■ ASSIGNED TASK
Could you restate every entry word for word, minus the pictures?

■ ■ ■

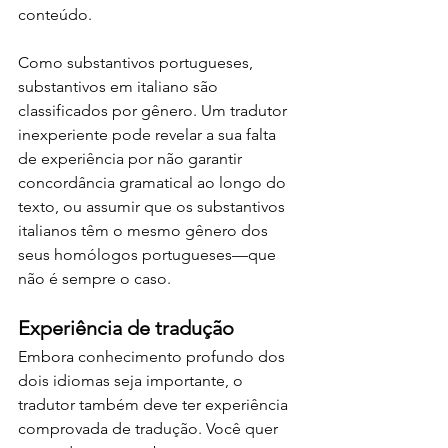
conteúdo.
Como substantivos portugueses, 
substantivos em italiano são 
classificados por gênero. Um tradutor 
inexperiente pode revelar a sua falta 
de experiência por não garantir 
concordância gramatical ao longo do 
texto, ou assumir que os substantivos 
italianos têm o mesmo gênero dos 
seus homólogos portugueses—que 
não é sempre o caso.
Experiência de tradução
Embora conhecimento profundo dos 
dois idiomas seja importante, o 
tradutor também deve ter experiência 
comprovada de tradução. Você quer 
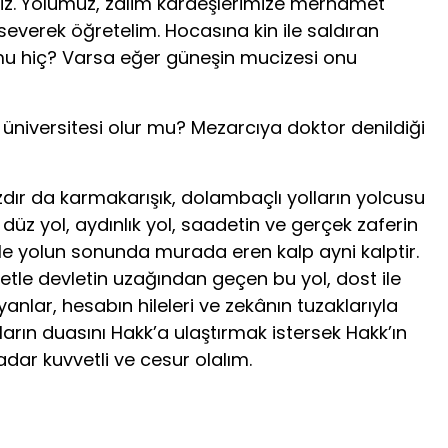
yiz. Yolumuz, zâlim kardeşlerimize merhamet
verek öğrete­lim. Hocasına kin ile saldıran
u hiç? Varsa eğer güneşin mucizesi onu
üniversitesi olur mu? Mezarcıya doktor denildiği
zdır da karmakarışık, dolambaçlı yolların yolcusu
 düz yol, aydınlık yol, saadetin ve gerçek zaferin
 ile yolun sonunda murada eren kalp ayni kalptir.
etle devletin uzağın­dan geçen bu yol, dost ile
an­lar, hesabın hileleri ve zekânın tuzaklarıyla
arın duasını Hakk’a ulaştırmak istersek Hakk’ın
dar kuvvetli ve cesur olalım.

■ ■ ■

■ COMPLETED EXERCISE
conteúdo.
Como substantivos portugueses, 
substantivos em italiano são 
classificados por gênero. Um tradutor 
inexperiente pode revelar a sua falta 
de experiência por não garantir 
concordância gramatical ao longo do 
texto, ou assumir que os substantivos 
italianos têm o mesmo gênero dos 
seus homólogos portugueses—que 
não é sempre o caso.
Experiência de tradução
Embora conhecimento profundo dos 
dois idiomas seja importante, o 
tradutor também deve ter experiência 
comprovada de tradução. Você quer 
yiz. Yolumuz, zâlim kardeşlerimize merhamet
verek öğrete­lim. Hocasına kin ile saldıran
u hiç? Varsa eğer güneşin mucizesi onu
üniversitesi olur mu? Mezarcıya doktor denildiği
zdır da karmakarışık, dolambaçlı yolların yolcusu
 düz yol, aydınlık yol, saadetin ve gerçek zaferin
 ile yolun sonunda murada eren kalp ayni kalptir.
etle devletin uzağın­dan geçen bu yol, dost ile
an­lar, hesabın hileleri ve zekânın tuzaklarıyla
arın duasını Hakk’a ulaştırmak istersek Hakk’ın
dar kuvvetli ve cesur olalım.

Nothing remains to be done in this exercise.